Hyde, who said he's given talks on entrepreneurship in 67 countries in the past five years, encouraged Chattanooga to maintain its own identity.

"I've learned that Chattanooga does not have an annoying 'Silicon-blank' name. Keep it that way. Chattanooga should be plainly just Chattanooga," he said.

Startup Angels brought AngelSummit to the Scenic City, following similar events during the past year in Dallas and Spain. The Washington D.C.-based company describes itself as a global platform for new angel investors to learn about startup investing and expert investors to learn about new markets.

Launch Tennessee president and CEO Charlie Brock had spoken at the Dallas AngelSummit US event last November.
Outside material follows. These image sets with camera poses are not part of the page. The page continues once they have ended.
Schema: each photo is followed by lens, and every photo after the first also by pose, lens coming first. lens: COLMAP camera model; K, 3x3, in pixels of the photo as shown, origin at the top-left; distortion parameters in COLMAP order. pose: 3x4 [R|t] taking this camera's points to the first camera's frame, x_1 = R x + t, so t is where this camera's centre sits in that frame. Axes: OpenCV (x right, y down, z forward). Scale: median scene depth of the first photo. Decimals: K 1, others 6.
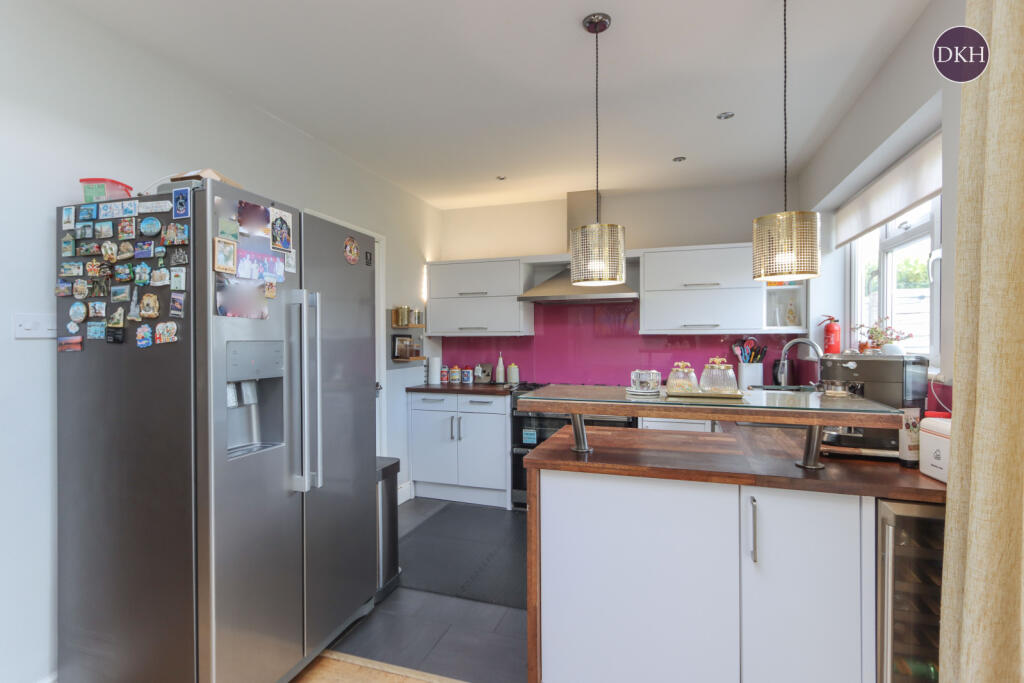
lens RADIAL K [[501.4, 0, 509.7], [0, 501.4, 338.4], [0, 0, 1]] dist [-0.001983, -0.000341]
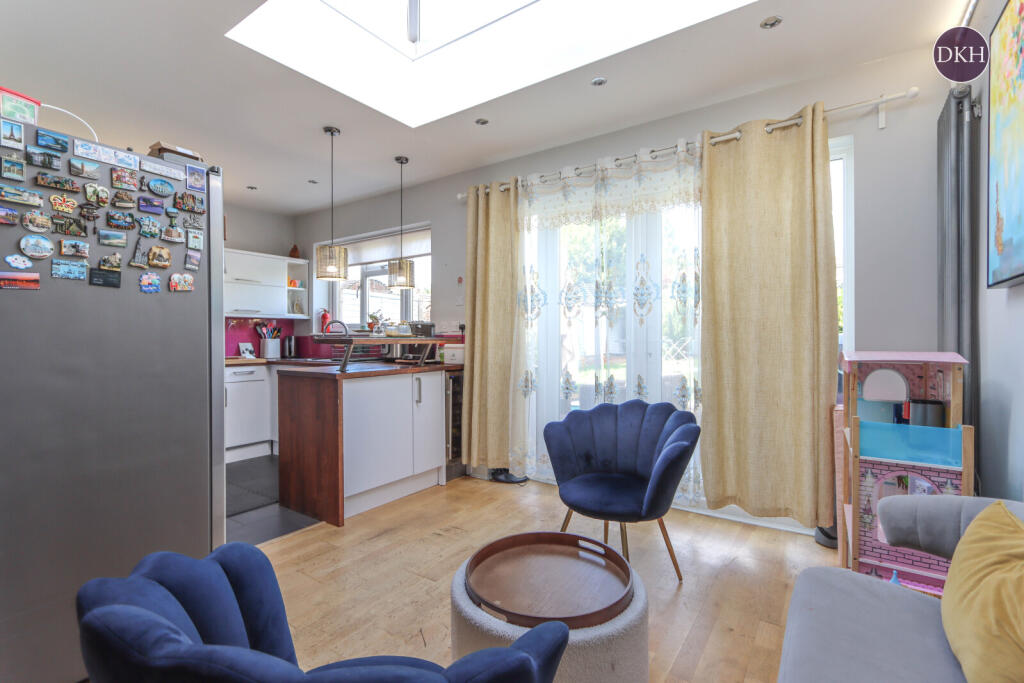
lens RADIAL K [[473.3, 0, 499.3], [0, 473.3, 339.3], [0, 0, 1]] dist [-0.000694, 0.000882]
pose [[0.288087, -0.002046, 0.957602, -1.451334], [0.003221, 0.999994, 0.001167, 0.117900], [-0.957599, 0.002749, 0.288092, -0.042992]]
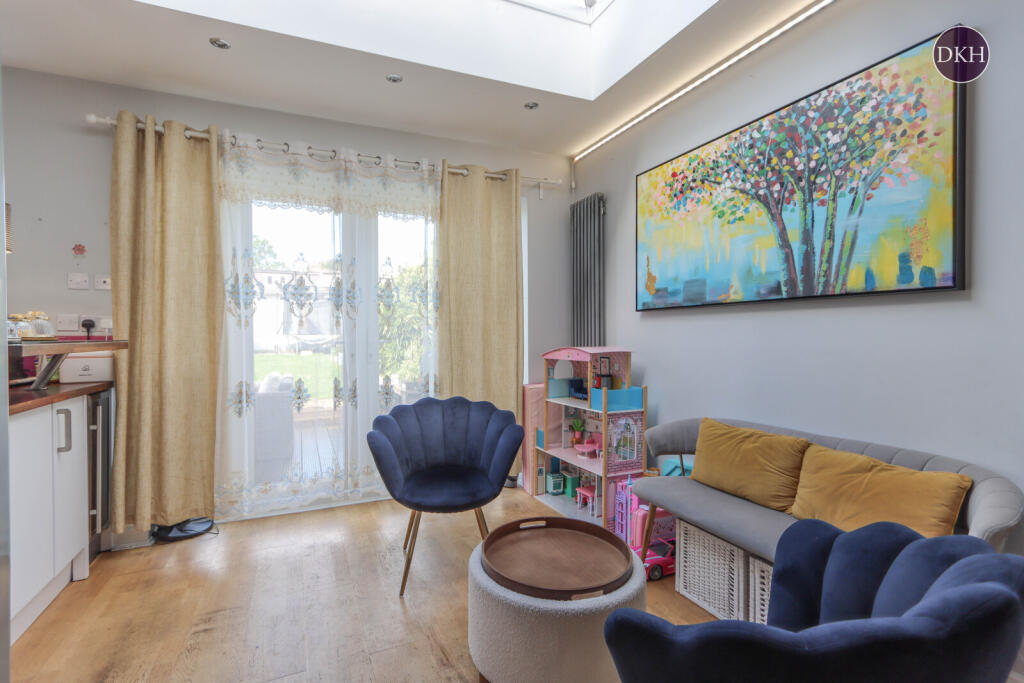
lens RADIAL K [[473.3, 0, 499.3], [0, 473.3, 339.3], [0, 0, 1]] dist [-0.000694, 0.000882]
pose [[-0.665293, -0.000637, 0.746582, -1.229613], [0.007223, 0.999947, 0.007290, 0.106998], [-0.746548, 0.010243, -0.665253, 0.866586]]
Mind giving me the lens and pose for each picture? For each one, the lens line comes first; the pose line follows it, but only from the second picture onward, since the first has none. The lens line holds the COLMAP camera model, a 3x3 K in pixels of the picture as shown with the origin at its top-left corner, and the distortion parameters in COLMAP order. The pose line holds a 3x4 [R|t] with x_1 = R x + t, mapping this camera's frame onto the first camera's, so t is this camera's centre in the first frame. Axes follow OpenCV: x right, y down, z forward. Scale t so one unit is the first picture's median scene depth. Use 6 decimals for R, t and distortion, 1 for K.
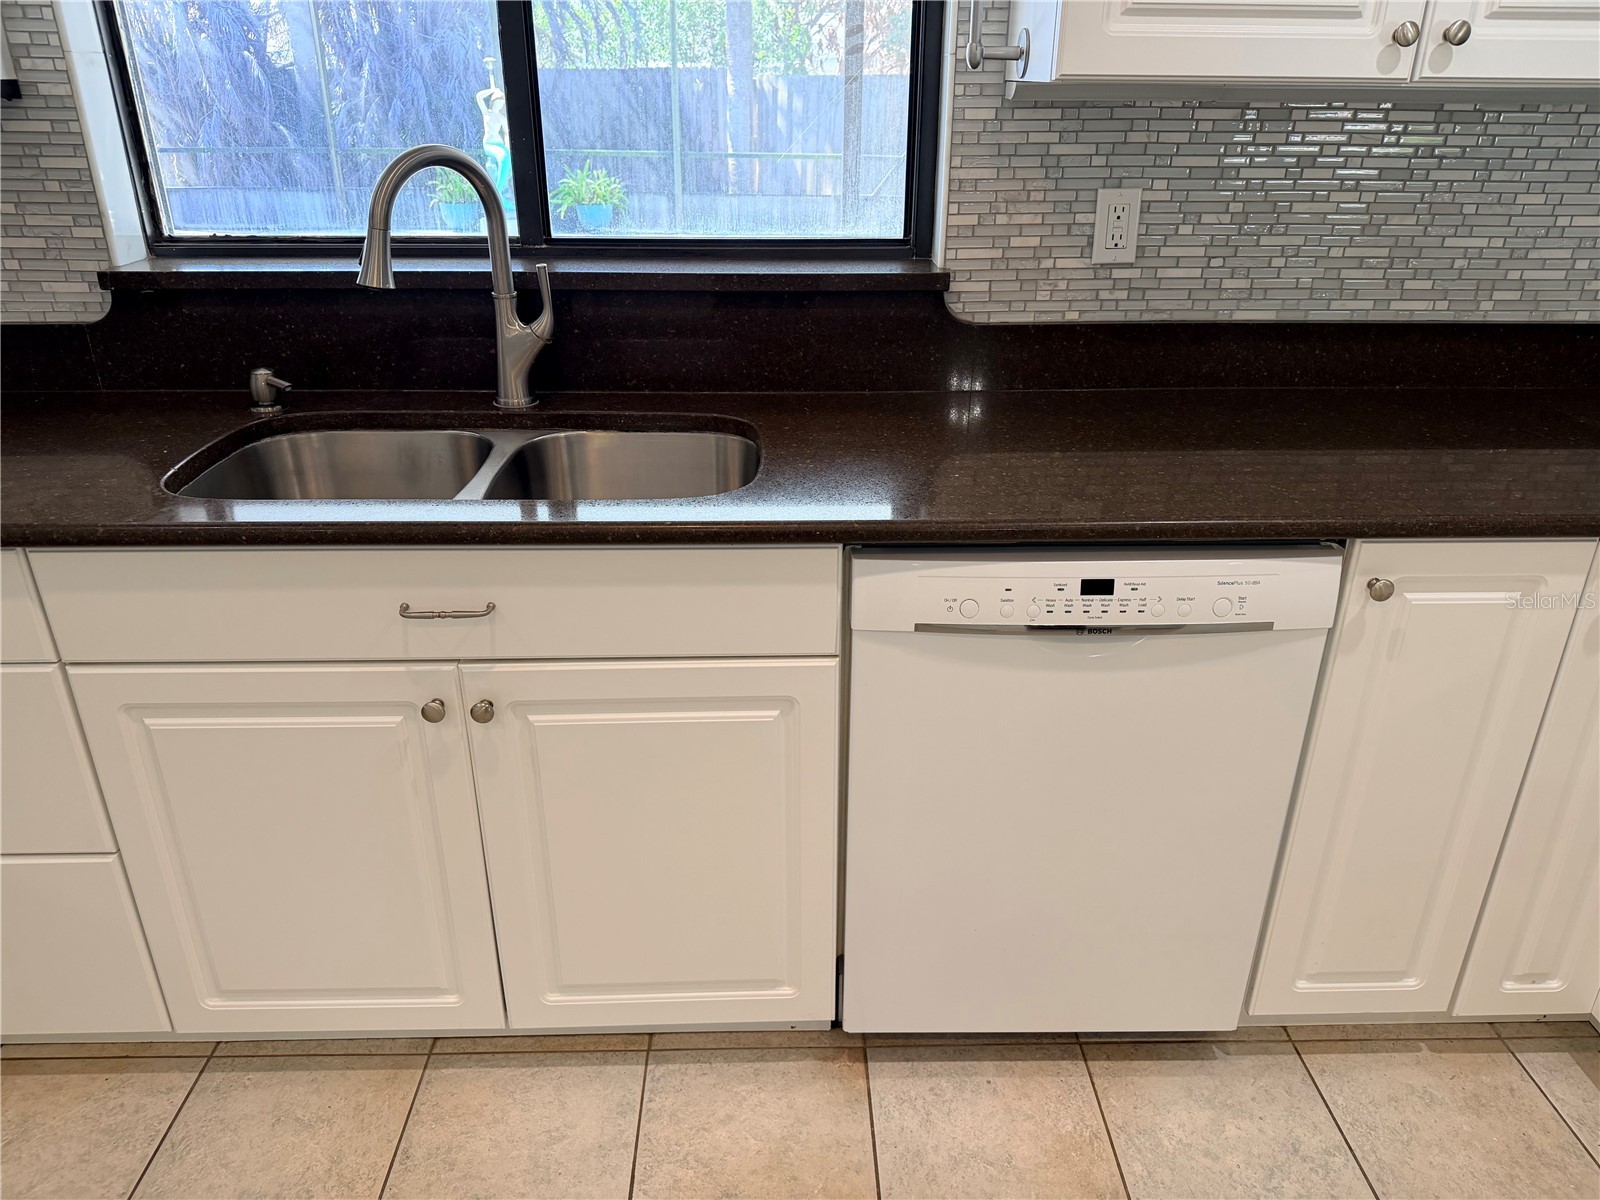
lens RADIAL K [[1134.7, 0, 801.6], [0, 1134.7, 594.3], [0, 0, 1]] dist [0.045623, -0.046120]
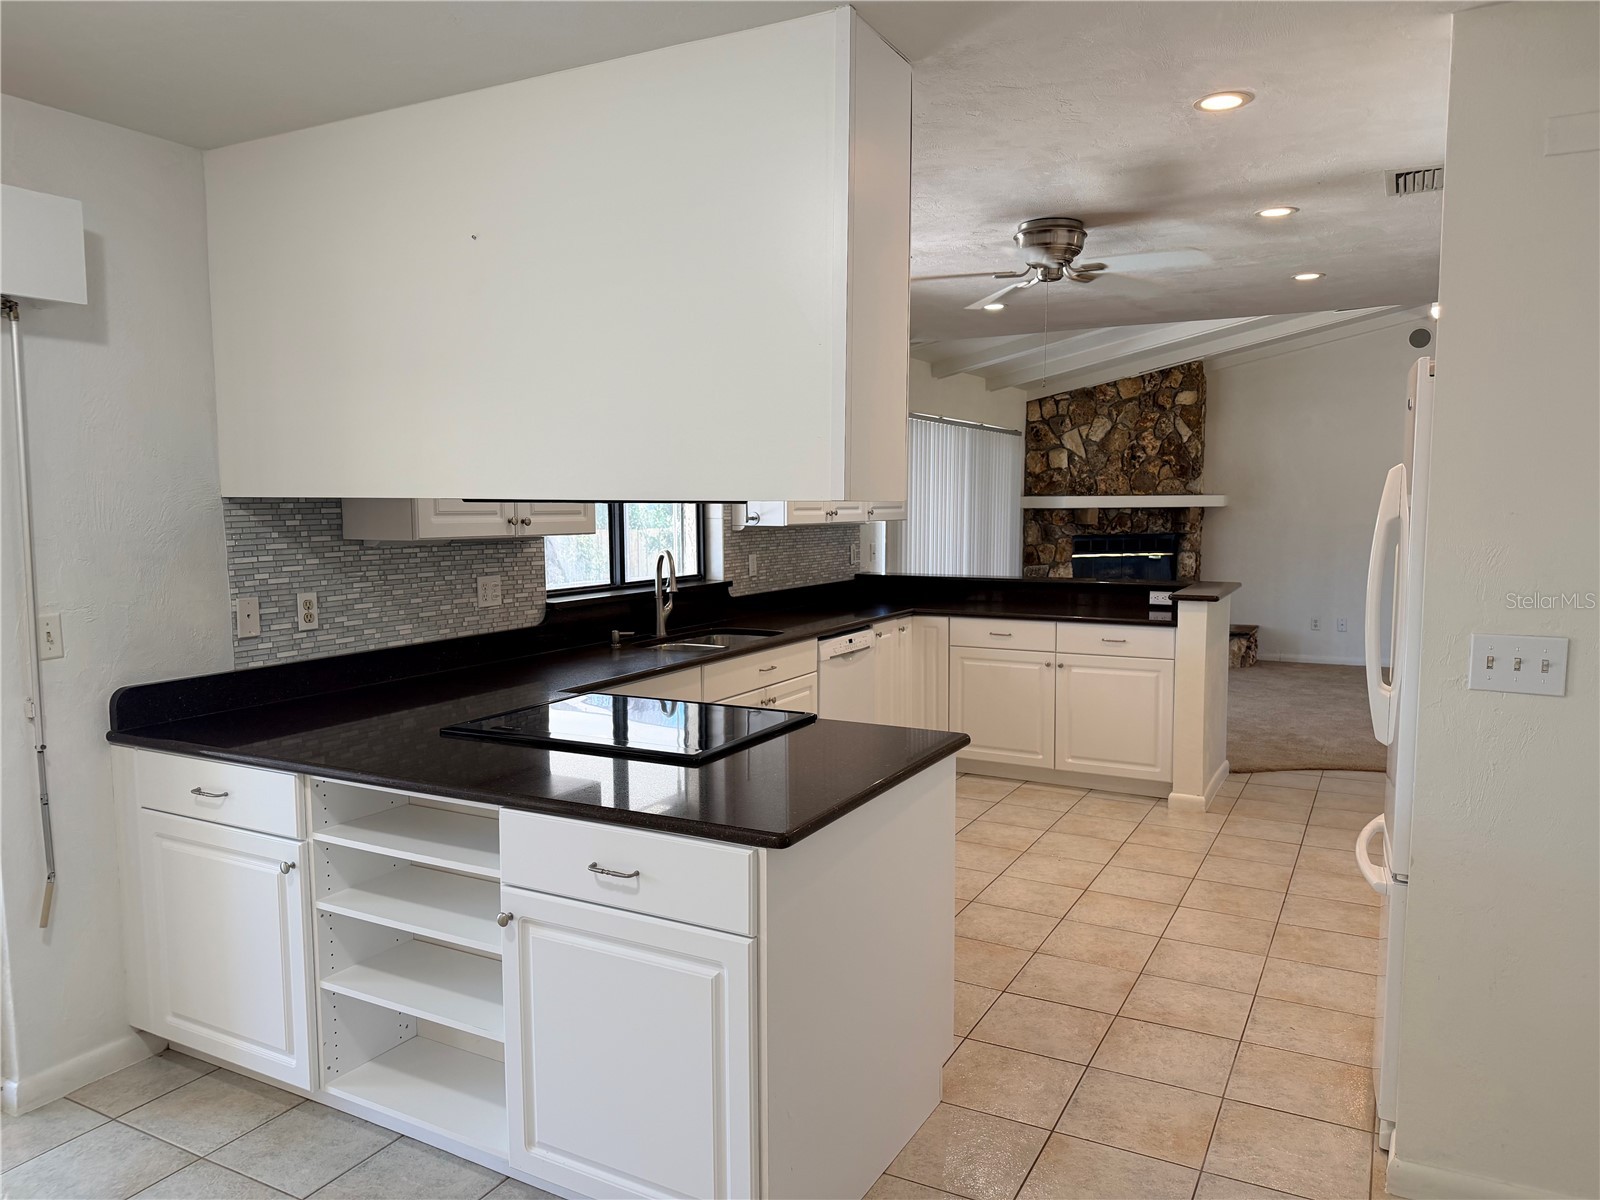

He approached Startup Angels founder and CEO Leslie Jump about bringing the event to Tennessee. One event a year is focused on the United States, Jump said.

"I just asked the question," Brock said. Launch Tennessee is a public-private partnership supporting the development of high-growth companies in Tennessee.

As it turns out, mid-sized cities, like Chattanooga, are great for new companies to get going, Jump said. "They're sort of nimble, like startups," she said Wednesday. "We saw that in spades here."